Masalah utama bagi Eisman adalah hasil dari investasi besar ini: saat ini tidak ada yang bisa secara andal memprediksi manfaat ekonomi nyata dari jumlah ini. Jika hasilnya awalnya mengecewakan, hal ini bisa memicu perubahan arah yang cepat.
Kecepatan Inovasi yang Lambat sebagai Alarm Kritikal
Investor ini juga mengidentifikasi sinyal bahaya di sisi inovasi. Dia menunjukkan bahwa model bisnis pengembangan AI saat ini bergantung pada skalabilitas berkelanjutan dari model bahasa besar—pendekatan yang menurut beberapa ahli mulai mencapai batasnya. Sebagai contoh konkret, dia menyebut ChatGPT 5.0, yang meskipun mendapatkan investasi besar, hanya memberikan hasil yang sedikit lebih baik dari pendahulunya, ChatGPT 4.0.
Kecepatan inovasi yang melambat ini—sementara investasi terus melonjak—menjadi skenario mengerikan bagi Steve Eisman: sebuah situasi di mana modal besar diinvestasikan ke dalam sistem yang tidak lagi mengalami peningkatan signifikan.
Pedang Damokles dari Fase Konsolidasi
Eisman membayangkan skenario di mana dinamika investasi yang cepat saat ini tiba-tiba berhenti. Jika ternyata hasil dari CapEx AI di bawah ekspektasi, akan terjadi perubahan besar secara mendadak. Fase konsolidasi berikutnya bisa menjadi sangat “menyakitkan,” seperti pembersihan pasar tahun 2001, dengan dampak jangka panjang terhadap harga saham dan alokasi modal.
Investor ini menegaskan bahwa dia bukan pakar AI, tetapi itulah yang membuat peringatannya berharga: berasal dari pengamat eksternal dengan perspektif historis yang mampu mengenali pola-pola yang mungkin terlewatkan oleh para penggemar AI yang lebih spesialis. Rekam jejaknya dalam memprediksi krisis pasar menambah bobot kekhawatirannya.

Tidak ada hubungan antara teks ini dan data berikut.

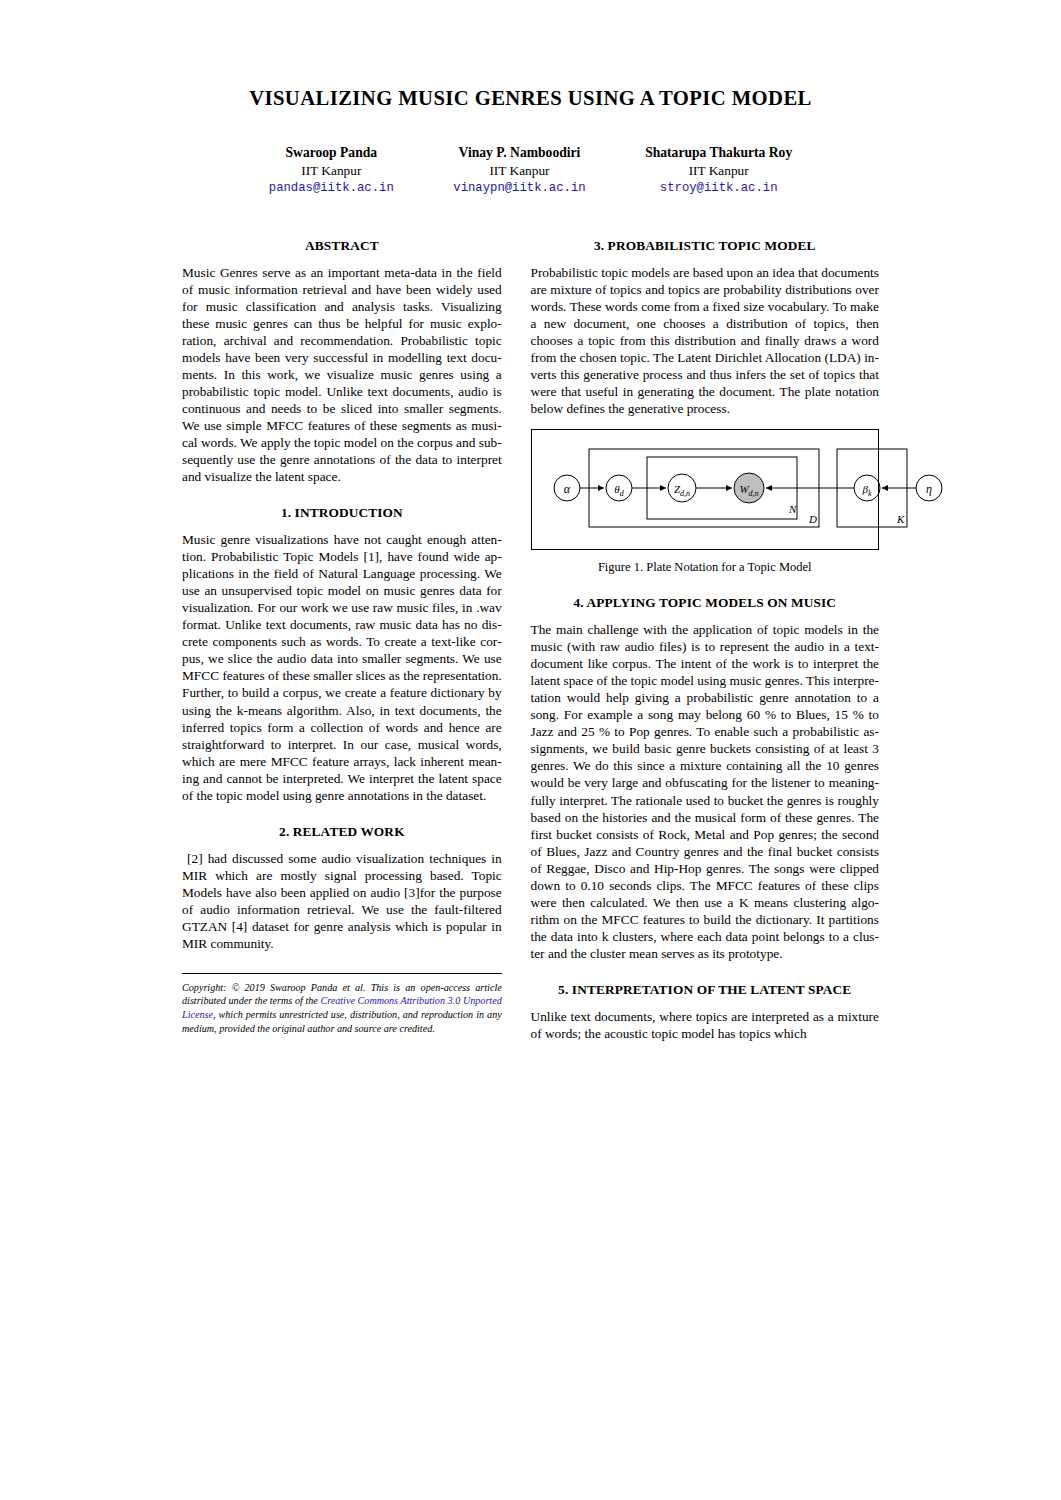VISUALIZING MUSIC GENRES USING A TOPIC MODEL
Swaroop Panda
IIT Kanpur
pandas@iitk.ac.in
Vinay P. Namboodiri
IIT Kanpur
vinaypn@iitk.ac.in
Shatarupa Thakurta Roy
IIT Kanpur
stroy@iitk.ac.in
ABSTRACT
Music Genres serve as an important meta-data in the field of music information retrieval and have been widely used for music classification and analysis tasks. Visualizing these music genres can thus be helpful for music exploration, archival and recommendation. Probabilistic topic models have been very successful in modelling text documents. In this work, we visualize music genres using a probabilistic topic model. Unlike text documents, audio is continuous and needs to be sliced into smaller segments. We use simple MFCC features of these segments as musical words. We apply the topic model on the corpus and subsequently use the genre annotations of the data to interpret and visualize the latent space.
1. INTRODUCTION
Music genre visualizations have not caught enough attention. Probabilistic Topic Models [1], have found wide applications in the field of Natural Language processing. We use an unsupervised topic model on music genres data for visualization. For our work we use raw music files, in .wav format. Unlike text documents, raw music data has no discrete components such as words. To create a text-like corpus, we slice the audio data into smaller segments. We use MFCC features of these smaller slices as the representation. Further, to build a corpus, we create a feature dictionary by using the k-means algorithm. Also, in text documents, the inferred topics form a collection of words and hence are straightforward to interpret. In our case, musical words, which are mere MFCC feature arrays, lack inherent meaning and cannot be interpreted. We interpret the latent space of the topic model using genre annotations in the dataset.
2. RELATED WORK
[2] had discussed some audio visualization techniques in MIR which are mostly signal processing based. Topic Models have also been applied on audio [3]for the purpose of audio information retrieval. We use the fault-filtered GTZAN [4] dataset for genre analysis which is popular in MIR community.
Copyright: © 2019 Swaroop Panda et al. This is an open-access article distributed under the terms of the Creative Commons Attribution 3.0 Unported License, which permits unrestricted use, distribution, and reproduction in any medium, provided the original author and source are credited.
3. PROBABILISTIC TOPIC MODEL
Probabilistic topic models are based upon an idea that documents are mixture of topics and topics are probability distributions over words. These words come from a fixed size vocabulary. To make a new document, one chooses a distribution of topics, then chooses a topic from this distribution and finally draws a word from the chosen topic. The Latent Dirichlet Allocation (LDA) inverts this generative process and thus infers the set of topics that were that useful in generating the document. The plate notation below defines the generative process.
α θd Zd,n Wd,n βk η N D K
Figure 1. Plate Notation for a Topic Model
4. APPLYING TOPIC MODELS ON MUSIC
The main challenge with the application of topic models in the music (with raw audio files) is to represent the audio in a text-document like corpus. The intent of the work is to interpret the latent space of the topic model using music genres. This interpretation would help giving a probabilistic genre annotation to a song. For example a song may belong 60 % to Blues, 15 % to Jazz and 25 % to Pop genres. To enable such a probabilistic assignments, we build basic genre buckets consisting of at least 3 genres. We do this since a mixture containing all the 10 genres would be very large and obfuscating for the listener to meaningfully interpret. The rationale used to bucket the genres is roughly based on the histories and the musical form of these genres. The first bucket consists of Rock, Metal and Pop genres; the second of Blues, Jazz and Country genres and the final bucket consists of Reggae, Disco and Hip-Hop genres. The songs were clipped down to 0.10 seconds clips. The MFCC features of these clips were then calculated. We then use a K means clustering algorithm on the MFCC features to build the dictionary. It partitions the data into k clusters, where each data point belongs to a cluster and the cluster mean serves as its prototype.
5. INTERPRETATION OF THE LATENT SPACE
Unlike text documents, where topics are interpreted as a mixture of words; the acoustic topic model has topics which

Dengan analisisnya, Steve Eisman menyentuh titik sensitif dari industri teknologi saat ini—pertanyaan yang belum terjawab apakah miliaran dolar yang diinvestasikan benar-benar menghasilkan nilai yang berkelanjutan, atau justru menghilang dalam sebuah istana dongeng modern yang baru.